Peu de temps après, la sanction tombe. Gouvion Saint-Cyr est nommé
Colonel-général des Cuirassiers, et non Maréchal comme ses pairs,
Lannes, Ney, Soult… Il est tout de même fait Grand-Aigle de la Légion
d'honneur, le2 février 1805. L'officier passera trois années dans le royaume de Naples,
à la tête duquel l’Empereur place son frère Joseph, devenu roi, avant
de revenir en France au mois d’août 1807 afin de prendre le
commandement du camp de Boulogne. Avec le départ de la Grande Armée vers
l’Est, 30.000 hommes formant le Ier Corps de réserve font ainsi face à
l’Angleterre.

Entrées de données enregistrées
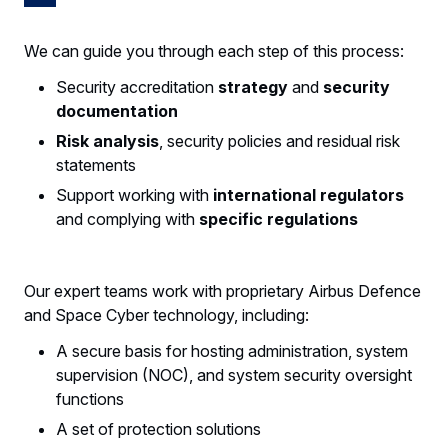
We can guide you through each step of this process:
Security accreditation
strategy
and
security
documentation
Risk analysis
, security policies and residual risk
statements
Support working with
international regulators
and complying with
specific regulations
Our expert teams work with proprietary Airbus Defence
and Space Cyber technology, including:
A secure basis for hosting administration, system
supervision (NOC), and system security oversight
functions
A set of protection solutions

==

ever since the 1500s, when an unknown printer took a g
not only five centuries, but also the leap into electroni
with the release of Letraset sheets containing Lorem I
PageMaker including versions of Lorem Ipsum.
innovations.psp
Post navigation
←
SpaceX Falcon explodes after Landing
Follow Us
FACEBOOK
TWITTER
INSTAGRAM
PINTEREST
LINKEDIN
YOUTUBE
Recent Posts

==

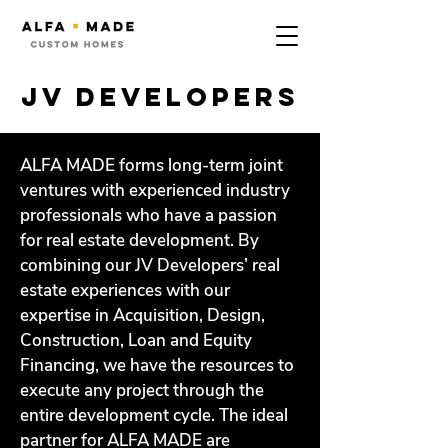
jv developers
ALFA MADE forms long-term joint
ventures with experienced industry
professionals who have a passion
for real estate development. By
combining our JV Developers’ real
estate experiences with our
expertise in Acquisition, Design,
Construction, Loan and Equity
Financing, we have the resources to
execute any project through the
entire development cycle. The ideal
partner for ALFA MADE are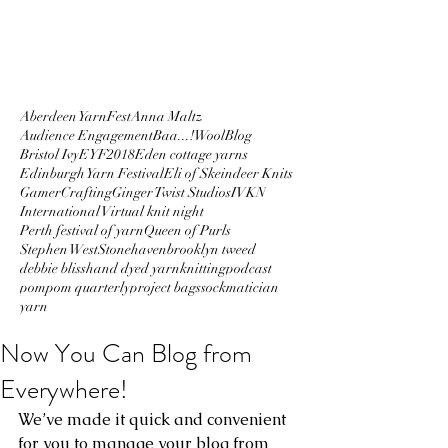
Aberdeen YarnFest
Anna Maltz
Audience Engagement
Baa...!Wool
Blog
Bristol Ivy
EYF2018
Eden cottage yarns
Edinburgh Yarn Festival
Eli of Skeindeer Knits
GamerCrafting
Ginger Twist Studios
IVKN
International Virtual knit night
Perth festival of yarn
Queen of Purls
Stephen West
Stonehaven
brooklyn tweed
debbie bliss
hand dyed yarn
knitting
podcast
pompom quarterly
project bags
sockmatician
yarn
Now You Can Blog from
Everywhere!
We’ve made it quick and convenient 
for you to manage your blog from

TÂCHES À RÉALISER
• a. Répondez à ces questions sur l'extrait consacré à Gouvion Saint-Cyr :
(i) Quel titre Gouvion Saint-Cyr reçoit-il au lieu de celui de maréchal ?
(ii) Combien d'années l'officier passe-t-il dans le royaume de Naples ?
(iii) Combien d'hommes forment le Ier Corps de réserve ?
• b. Dressez la liste de toutes les personnes désignées par leur nom dans l'extrait sur Gouvion Saint-Cyr.
• c. Reproduisez fidèlement le passage de l'extrait sur Gouvion Saint-Cyr qui s'ouvre sur les mots contenant « Peu de temps » et se termine par « l’Angleterre. ».
Les enregistrements forment un matériau à part, distinct du texte.

RÉPONSES AUX EXERCICES
• a.
(i) Colonel-général des Cuirassiers.
(ii) Trois années.
(iii) 30.000 hommes.

• b. Gouvion Saint-Cyr, Lannes, Ney, Soult, Joseph.

• c.
Peu de temps après, la sanction tombe. Gouvion Saint-Cyr est nommé
Colonel-général des Cuirassiers, et non Maréchal comme ses pairs,
Lannes, Ney, Soult… Il est tout de même fait Grand-Aigle de la Légion
d'honneur, le2 février 1805. L'officier passera trois années dans le royaume de Naples,
à la tête duquel l’Empereur place son frère Joseph, devenu roi, avant
de revenir en France au mois d’août 1807 afin de prendre le
commandement du camp de Boulogne. Avec le départ de la Grande Armée vers
l’Est, 30.000 hommes formant le Ier Corps de réserve font ainsi face à
l’Angleterre.